• Instructions for the task: The reply should be an exact transcription of every record.

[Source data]
++++

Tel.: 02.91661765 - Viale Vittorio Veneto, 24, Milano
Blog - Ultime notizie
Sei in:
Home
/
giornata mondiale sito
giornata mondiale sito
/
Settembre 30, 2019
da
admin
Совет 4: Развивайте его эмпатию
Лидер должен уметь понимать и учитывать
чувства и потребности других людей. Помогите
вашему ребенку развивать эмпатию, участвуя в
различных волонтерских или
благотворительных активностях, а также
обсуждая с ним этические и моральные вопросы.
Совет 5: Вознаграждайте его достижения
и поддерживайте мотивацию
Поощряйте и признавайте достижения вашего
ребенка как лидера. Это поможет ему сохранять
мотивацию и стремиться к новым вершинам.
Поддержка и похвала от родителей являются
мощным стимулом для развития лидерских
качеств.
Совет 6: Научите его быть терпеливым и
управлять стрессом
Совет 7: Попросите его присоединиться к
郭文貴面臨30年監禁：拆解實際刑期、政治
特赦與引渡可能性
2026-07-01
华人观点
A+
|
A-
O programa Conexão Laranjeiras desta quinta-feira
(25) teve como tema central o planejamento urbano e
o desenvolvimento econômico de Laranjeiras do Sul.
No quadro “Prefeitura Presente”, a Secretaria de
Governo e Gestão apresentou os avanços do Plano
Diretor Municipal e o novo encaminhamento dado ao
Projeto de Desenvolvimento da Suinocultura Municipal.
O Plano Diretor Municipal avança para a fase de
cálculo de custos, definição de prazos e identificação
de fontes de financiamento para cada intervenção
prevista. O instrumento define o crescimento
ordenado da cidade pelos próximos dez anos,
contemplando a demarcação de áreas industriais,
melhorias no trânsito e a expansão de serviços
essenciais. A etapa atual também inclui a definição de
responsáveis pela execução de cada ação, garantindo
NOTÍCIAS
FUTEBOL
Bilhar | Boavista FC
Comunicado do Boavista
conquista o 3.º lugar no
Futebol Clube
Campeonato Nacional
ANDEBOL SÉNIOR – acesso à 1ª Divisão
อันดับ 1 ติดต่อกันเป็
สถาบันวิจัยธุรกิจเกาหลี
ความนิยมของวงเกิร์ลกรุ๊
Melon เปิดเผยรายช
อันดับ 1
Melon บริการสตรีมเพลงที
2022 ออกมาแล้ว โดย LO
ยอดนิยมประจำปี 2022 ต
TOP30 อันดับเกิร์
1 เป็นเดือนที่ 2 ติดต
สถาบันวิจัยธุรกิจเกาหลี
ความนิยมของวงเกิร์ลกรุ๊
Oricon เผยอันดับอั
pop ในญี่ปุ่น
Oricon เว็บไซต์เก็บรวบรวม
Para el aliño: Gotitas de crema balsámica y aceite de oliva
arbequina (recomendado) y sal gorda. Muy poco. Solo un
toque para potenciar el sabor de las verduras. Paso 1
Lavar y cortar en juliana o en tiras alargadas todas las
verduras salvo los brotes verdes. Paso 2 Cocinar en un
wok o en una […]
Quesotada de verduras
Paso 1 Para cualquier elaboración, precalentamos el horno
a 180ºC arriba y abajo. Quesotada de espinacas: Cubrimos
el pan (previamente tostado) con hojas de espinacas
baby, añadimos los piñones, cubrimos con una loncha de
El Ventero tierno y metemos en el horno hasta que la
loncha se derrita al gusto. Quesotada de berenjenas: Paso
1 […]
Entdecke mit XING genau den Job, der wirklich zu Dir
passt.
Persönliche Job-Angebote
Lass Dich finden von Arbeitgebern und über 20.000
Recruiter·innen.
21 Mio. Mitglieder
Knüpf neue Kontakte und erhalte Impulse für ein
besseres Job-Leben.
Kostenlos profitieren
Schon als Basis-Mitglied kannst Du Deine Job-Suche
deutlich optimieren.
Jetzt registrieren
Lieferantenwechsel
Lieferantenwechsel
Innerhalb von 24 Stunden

++++

• Your response:
Tel.: 02.91661765 - Viale Vittorio Veneto, 24, Milano
Blog - Ultime notizie
Sei in:
Home
/
giornata mondiale sito
giornata mondiale sito
/
Settembre 30, 2019
da
admin
Совет 4: Развивайте его эмпатию
Лидер должен уметь понимать и учитывать
чувства и потребности других людей. Помогите
вашему ребенку развивать эмпатию, участвуя в
различных волонтерских или
благотворительных активностях, а также
обсуждая с ним этические и моральные вопросы.
Совет 5: Вознаграждайте его достижения
и поддерживайте мотивацию
Поощряйте и признавайте достижения вашего
ребенка как лидера. Это поможет ему сохранять
мотивацию и стремиться к новым вершинам.
Поддержка и похвала от родителей являются
мощным стимулом для развития лидерских
качеств.
Совет 6: Научите его быть терпеливым и
управлять стрессом
Совет 7: Попросите его присоединиться к
郭文貴面臨30年監禁：拆解實際刑期、政治
特赦與引渡可能性
2026-07-01
华人观点
A+
|
A-
O programa Conexão Laranjeiras desta quinta-feira
(25) teve como tema central o planejamento urbano e
o desenvolvimento econômico de Laranjeiras do Sul.
No quadro “Prefeitura Presente”, a Secretaria de
Governo e Gestão apresentou os avanços do Plano
Diretor Municipal e o novo encaminhamento dado ao
Projeto de Desenvolvimento da Suinocultura Municipal.
O Plano Diretor Municipal avança para a fase de
cálculo de custos, definição de prazos e identificação
de fontes de financiamento para cada intervenção
prevista. O instrumento define o crescimento
ordenado da cidade pelos próximos dez anos,
contemplando a demarcação de áreas industriais,
melhorias no trânsito e a expansão de serviços
essenciais. A etapa atual também inclui a definição de
responsáveis pela execução de cada ação, garantindo
NOTÍCIAS
FUTEBOL
Bilhar | Boavista FC
Comunicado do Boavista
conquista o 3.º lugar no
Futebol Clube
Campeonato Nacional
ANDEBOL SÉNIOR – acesso à 1ª Divisão
อันดับ 1 ติดต่อกันเป็
สถาบันวิจัยธุรกิจเกาหลี
ความนิยมของวงเกิร์ลกรุ๊
Melon เปิดเผยรายช
อันดับ 1
Melon บริการสตรีมเพลงที
2022 ออกมาแล้ว โดย LO
ยอดนิยมประจำปี 2022 ต
TOP30 อันดับเกิร์
1 เป็นเดือนที่ 2 ติดต
สถาบันวิจัยธุรกิจเกาหลี
ความนิยมของวงเกิร์ลกรุ๊
Oricon เผยอันดับอั
pop ในญี่ปุ่น
Oricon เว็บไซต์เก็บรวบรวม
Para el aliño: Gotitas de crema balsámica y aceite de oliva
arbequina (recomendado) y sal gorda. Muy poco. Solo un
toque para potenciar el sabor de las verduras. Paso 1
Lavar y cortar en juliana o en tiras alargadas todas las
verduras salvo los brotes verdes. Paso 2 Cocinar en un
wok o en una […]
Quesotada de verduras
Paso 1 Para cualquier elaboración, precalentamos el horno
a 180ºC arriba y abajo. Quesotada de espinacas: Cubrimos
el pan (previamente tostado) con hojas de espinacas
baby, añadimos los piñones, cubrimos con una loncha de
El Ventero tierno y metemos en el horno hasta que la
loncha se derrita al gusto. Quesotada de berenjenas: Paso
1 […]
Entdecke mit XING genau den Job, der wirklich zu Dir
passt.
Persönliche Job-Angebote
Lass Dich finden von Arbeitgebern und über 20.000
Recruiter·innen.
21 Mio. Mitglieder
Knüpf neue Kontakte und erhalte Impulse für ein
besseres Job-Leben.
Kostenlos profitieren
Schon als Basis-Mitglied kannst Du Deine Job-Suche
deutlich optimieren.
Jetzt registrieren
Lieferantenwechsel
Lieferantenwechsel
Innerhalb von 24 Stunden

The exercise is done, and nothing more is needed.